As kids, we made a game of identifying foods that were simply too much — like Mega Stuf Oreos or family-size chip bags. There’s a Russian word that denotes a nauseating excess of something: извращение. When plugged into Google Translate, it’s awkwardly defined as “perversion.” How oddly appropriate.
The United States’ relationship with food is perverse. Having leftovers to throw away — eating when we’re bored but not hungry, or until we’re sick — is how more privileged Americans subconsciously perpetuate inequality and exercise power.
This collective, seemingly insatiable appetite for power and control — be it over ourselves, food or others through food systems — is frightening. But these relationships are not mutually exclusive, so they must be addressed together. The United States relishing in fatty foods isn’t necessarily a culture that we should escape from but one we should reconsider.
Sometimes I exhibit this American food focus — I’m writing an essay, then I black out and suddenly I’m looking at a recipe for oven-roasted sweet potatoes. Though much of my childhood was spent wondering how much of the American pie I was allowed to devour, today I wonder how many have the privilege of questioning and choosing what they consume at all.
To approach the food issue is to approach the flawed educational system, racial inequality and the climate crisis. The right to a healthy life should not be a privilege, but in this country, it is.

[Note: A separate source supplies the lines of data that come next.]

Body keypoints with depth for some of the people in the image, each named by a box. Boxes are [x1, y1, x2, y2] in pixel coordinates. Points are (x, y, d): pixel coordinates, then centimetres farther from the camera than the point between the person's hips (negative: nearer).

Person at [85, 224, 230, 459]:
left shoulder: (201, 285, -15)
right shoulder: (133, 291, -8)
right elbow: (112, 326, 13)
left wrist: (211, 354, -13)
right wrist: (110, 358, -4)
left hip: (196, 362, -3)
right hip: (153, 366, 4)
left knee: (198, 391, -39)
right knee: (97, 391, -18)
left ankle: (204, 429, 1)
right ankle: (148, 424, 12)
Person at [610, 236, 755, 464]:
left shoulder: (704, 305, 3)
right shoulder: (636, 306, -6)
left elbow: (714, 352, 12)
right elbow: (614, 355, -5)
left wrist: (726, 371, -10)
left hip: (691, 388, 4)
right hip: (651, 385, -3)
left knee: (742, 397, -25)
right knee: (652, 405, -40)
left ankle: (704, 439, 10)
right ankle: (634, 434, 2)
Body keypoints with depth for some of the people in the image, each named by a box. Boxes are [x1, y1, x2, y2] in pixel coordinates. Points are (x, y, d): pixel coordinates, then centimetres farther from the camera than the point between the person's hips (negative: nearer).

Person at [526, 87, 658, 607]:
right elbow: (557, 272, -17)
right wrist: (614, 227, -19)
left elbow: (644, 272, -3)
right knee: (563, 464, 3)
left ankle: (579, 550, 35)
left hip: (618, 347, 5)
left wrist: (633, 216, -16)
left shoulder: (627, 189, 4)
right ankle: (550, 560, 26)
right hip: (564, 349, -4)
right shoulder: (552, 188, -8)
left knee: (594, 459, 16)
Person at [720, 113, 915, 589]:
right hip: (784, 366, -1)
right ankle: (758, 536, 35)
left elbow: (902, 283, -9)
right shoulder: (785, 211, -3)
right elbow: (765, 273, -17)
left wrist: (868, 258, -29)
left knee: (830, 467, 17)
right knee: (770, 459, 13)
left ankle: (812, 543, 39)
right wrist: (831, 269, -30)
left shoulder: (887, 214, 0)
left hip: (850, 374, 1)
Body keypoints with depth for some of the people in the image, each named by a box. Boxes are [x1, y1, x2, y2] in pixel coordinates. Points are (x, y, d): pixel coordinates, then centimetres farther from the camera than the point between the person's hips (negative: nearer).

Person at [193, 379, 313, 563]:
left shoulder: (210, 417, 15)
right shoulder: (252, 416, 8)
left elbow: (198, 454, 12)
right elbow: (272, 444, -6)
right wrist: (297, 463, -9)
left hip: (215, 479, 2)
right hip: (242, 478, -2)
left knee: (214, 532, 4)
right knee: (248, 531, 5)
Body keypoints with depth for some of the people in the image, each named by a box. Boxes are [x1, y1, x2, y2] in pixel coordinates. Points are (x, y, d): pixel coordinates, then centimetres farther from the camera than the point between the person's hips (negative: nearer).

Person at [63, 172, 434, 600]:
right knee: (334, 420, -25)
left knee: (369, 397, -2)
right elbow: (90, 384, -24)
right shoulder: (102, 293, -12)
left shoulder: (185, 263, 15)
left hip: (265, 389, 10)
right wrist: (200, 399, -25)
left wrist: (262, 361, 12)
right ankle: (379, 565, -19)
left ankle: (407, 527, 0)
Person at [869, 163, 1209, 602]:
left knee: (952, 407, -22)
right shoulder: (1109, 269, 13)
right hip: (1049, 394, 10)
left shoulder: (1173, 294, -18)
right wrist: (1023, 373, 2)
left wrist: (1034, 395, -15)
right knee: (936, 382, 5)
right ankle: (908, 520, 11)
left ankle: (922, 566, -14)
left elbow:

And unfortunately, there isn’t a quick-and-easy-minute-rice-type answer to addressing our monstrous biopolitical and social food fixation.
Distracted by alluring dishes and eager stomachs, we often forget that food is only a vessel for something larger. To stop looking past it is the first step. We must break the pervasive hold that food has on every sphere of life, instead creating new associations — putting down our forks between bites, if you will — by being conscious of how we nourish ourselves and staying aware of how our personal nourishment affects others.
Rather than having eyes only for our meals, we ought to broaden our perspective, reshaping our identity as Americans by extending health to all. It’s time we sit down and tuck into that conversation — there’s plenty of food for thought to go around.